■ TO DO: Each record should reappear exactly in your answer, minus any picture.

■ EXCERPTED RECORDS:
* * * * * * *
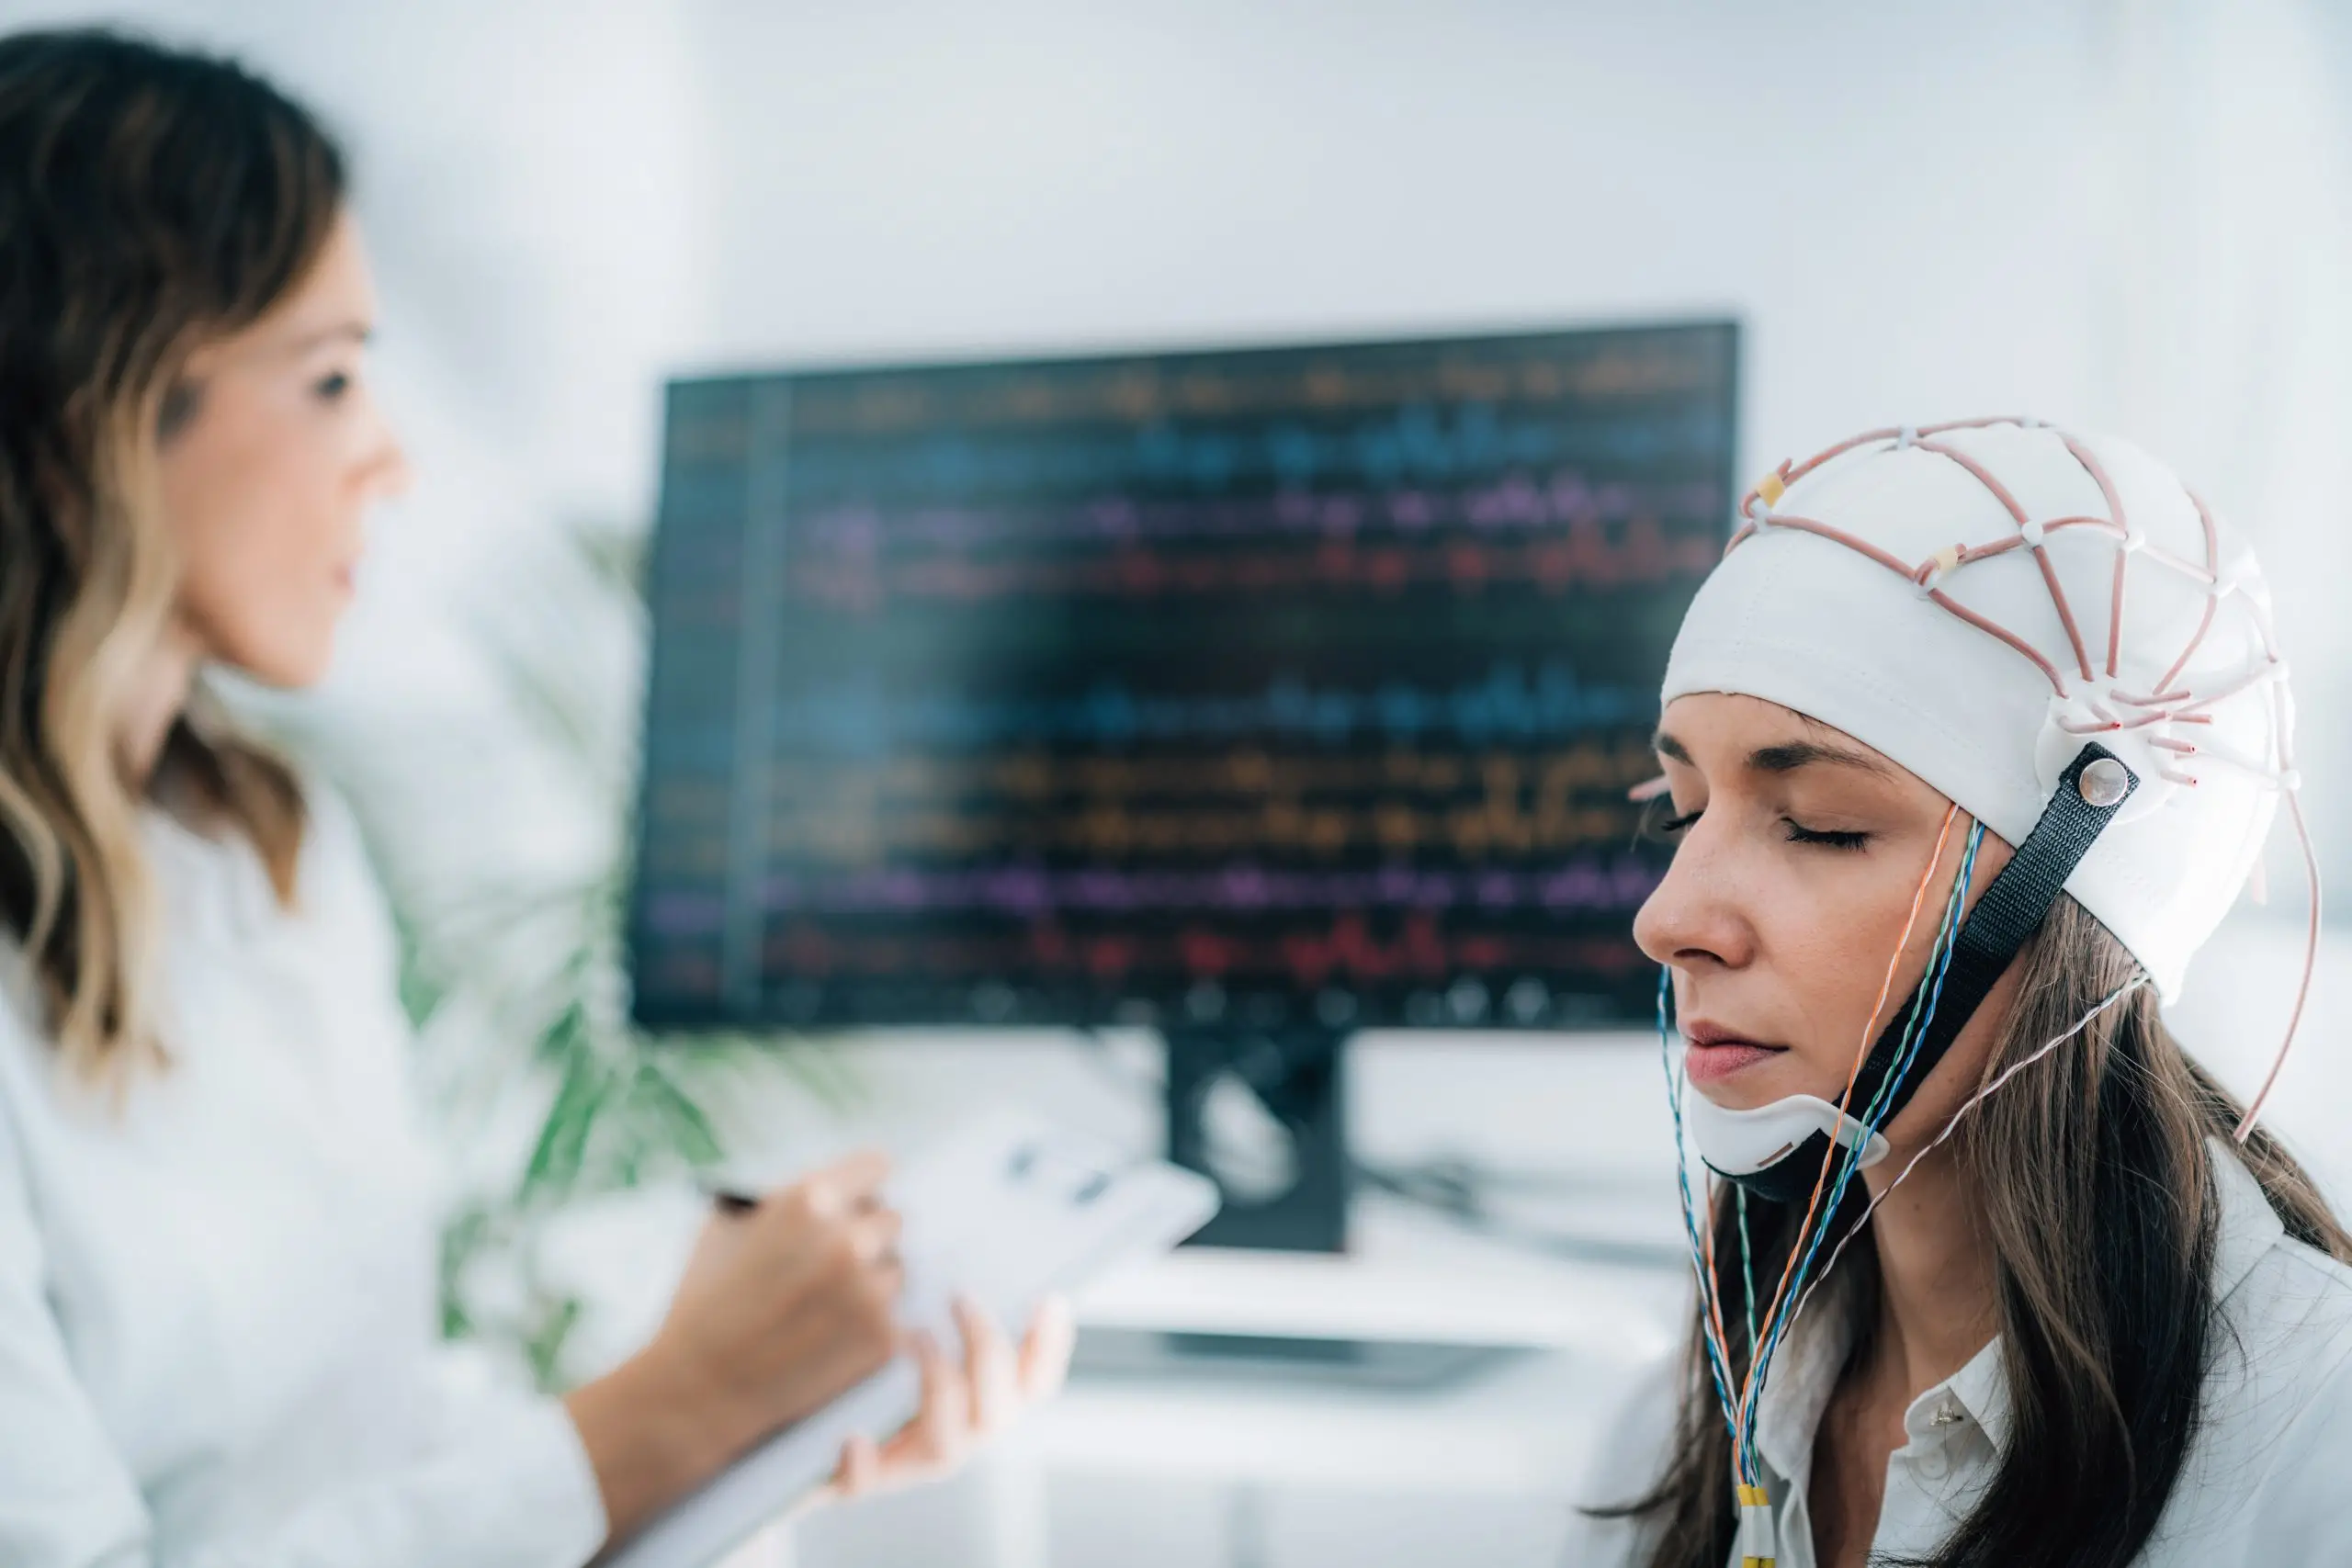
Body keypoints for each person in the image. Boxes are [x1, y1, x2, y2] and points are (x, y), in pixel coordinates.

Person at [0, 28, 1070, 1568]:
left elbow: (353, 1449)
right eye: (329, 378)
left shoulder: (267, 855)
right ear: (94, 413)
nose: (390, 458)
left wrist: (751, 1429)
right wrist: (666, 1414)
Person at [1562, 417, 2352, 1567]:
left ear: (2079, 871)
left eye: (1821, 828)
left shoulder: (2315, 1459)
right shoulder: (1687, 1417)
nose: (1666, 920)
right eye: (1681, 813)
* * * * * * *
■ SOLUTION TO THIS PROBLEM:
Body keypoints for each person in the image. Boxes are [x1, y1, x2, y2] and points are (x, y), in pixel coordinates.

Person at [0, 28, 1070, 1568]:
left elbow: (353, 1449)
right eye: (329, 378)
left shoulder: (267, 855)
right ear: (94, 413)
nose: (390, 458)
left wrist: (751, 1429)
right wrist: (666, 1414)
Person at [1562, 417, 2352, 1567]:
left ear: (2079, 871)
left eye: (1821, 828)
left shoulder: (2315, 1459)
right shoulder: (1687, 1417)
nose: (1666, 920)
right eye: (1681, 813)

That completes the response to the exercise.